The bank's two backers, the African Export-Import Bank (Afreximbank) and the African Petroleum Producers Organization (APPO), said they had been forced to set up the new institution because of the "coordinated withdrawal from international trade and project finance" for Africa. Oil and gas industry.

Afreximbank's Director of Customer Relations, Rene Awambeng, said at the signing ceremony in Luanda that "this will be an African-led solution to the threat posed to the African oil and gas industry by lack of financing".

Ownership of the new bank will belong to the 15 APPO member countries, while management will be the responsibility of Afreximbank.

HAVE TRADITIONAL INVESTORS ABANDONED AFRICA?

The importance of the announcement lies less in the arrival of a new lender, which may take some time to set up, than in the fact that financing hydrocarbon development in African countries is becoming increasingly difficult.

As APPO Secretary General Dr. Omar Farouk Ibrahim commented, "How else do Africans expect to reap the 125 billion barrels of crude and over 500 trillion SCUF of gas when traditional financiers have decided to abandon the continent?

Mais est-il vrai que les financiers traditionnels ont abandonné le continent ? Alors que l’Europe tente de se sevrer du gaz russe , suite à l’invasion de l’Ukraine, les perspectives d’exportation de gaz des producteurs africains semblent plus prometteuses qu’elles ne l’ont été depuis un certain temps.
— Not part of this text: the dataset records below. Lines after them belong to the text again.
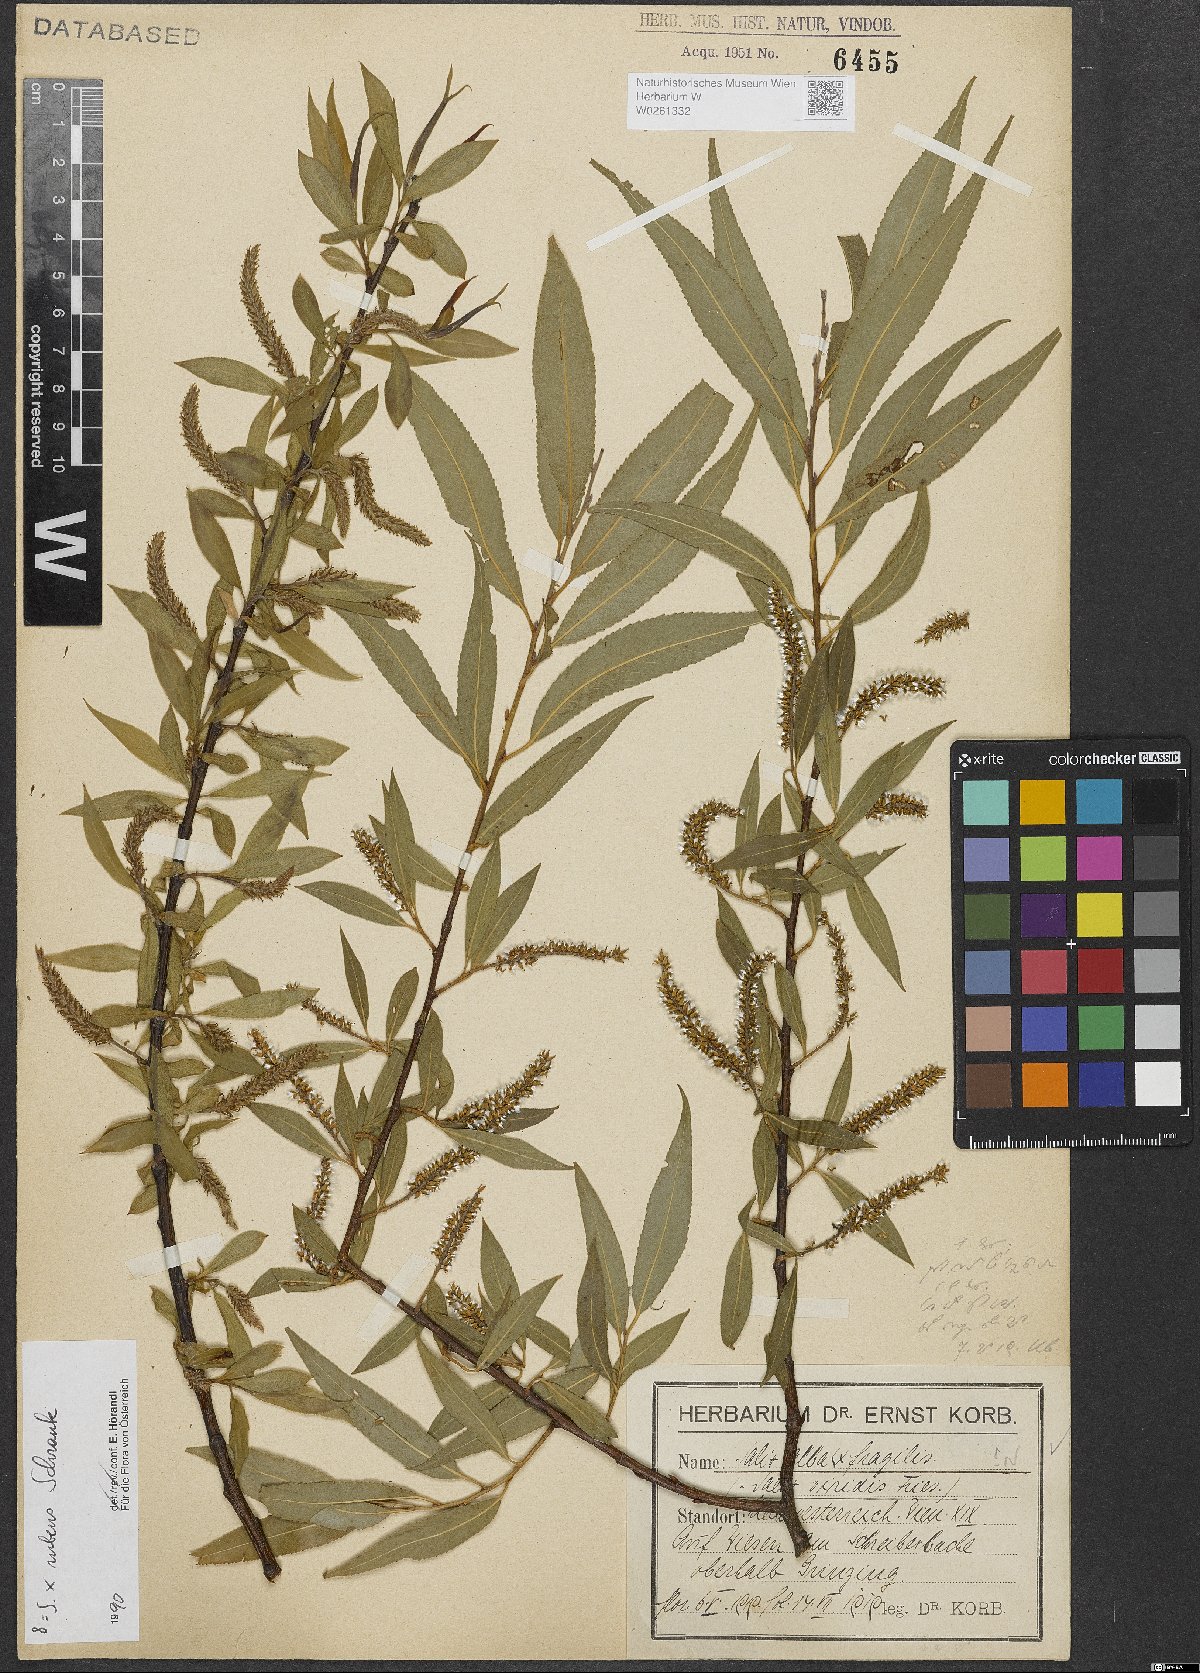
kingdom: Plantae
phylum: Tracheophyta
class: Magnoliopsida
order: Malpighiales
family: Salicaceae
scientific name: Salicaceae
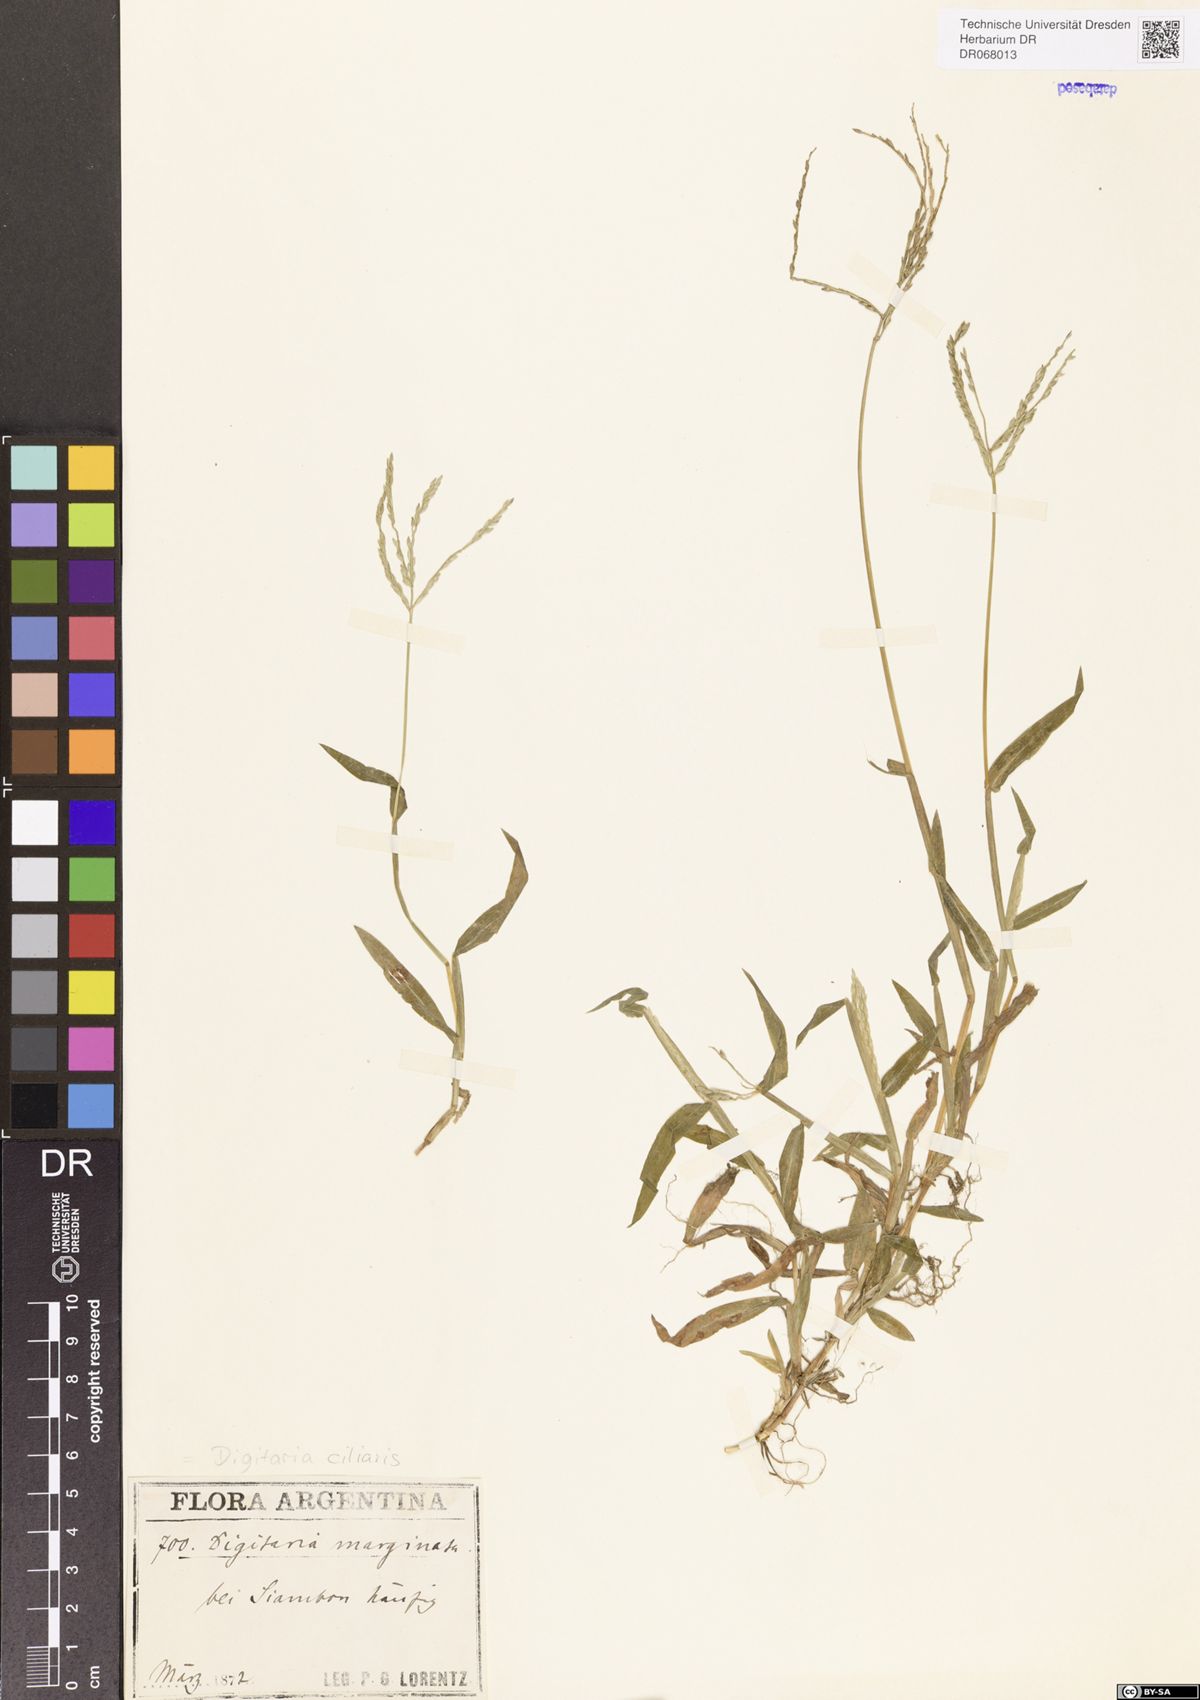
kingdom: Plantae
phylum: Tracheophyta
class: Liliopsida
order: Poales
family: Poaceae
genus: Digitaria
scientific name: Digitaria ciliaris
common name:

Recent research by Rystad Energy suggests that African production is set to rise from around 260 billion cubic meters (bcm) in 2022 to 335 bcm by the end of this decade, and then to 470 bcm by the end of the 2030s, "equivalent to around 75% of Russia's projected gas production in 2022".

According to Siva Prasad, Senior Analyst at Rystad Energy, "the existing pipeline infrastructure from North Africa to Europe and historical LNG supply relationships make Africa a solid alternative for European markets, following the Russian import ban".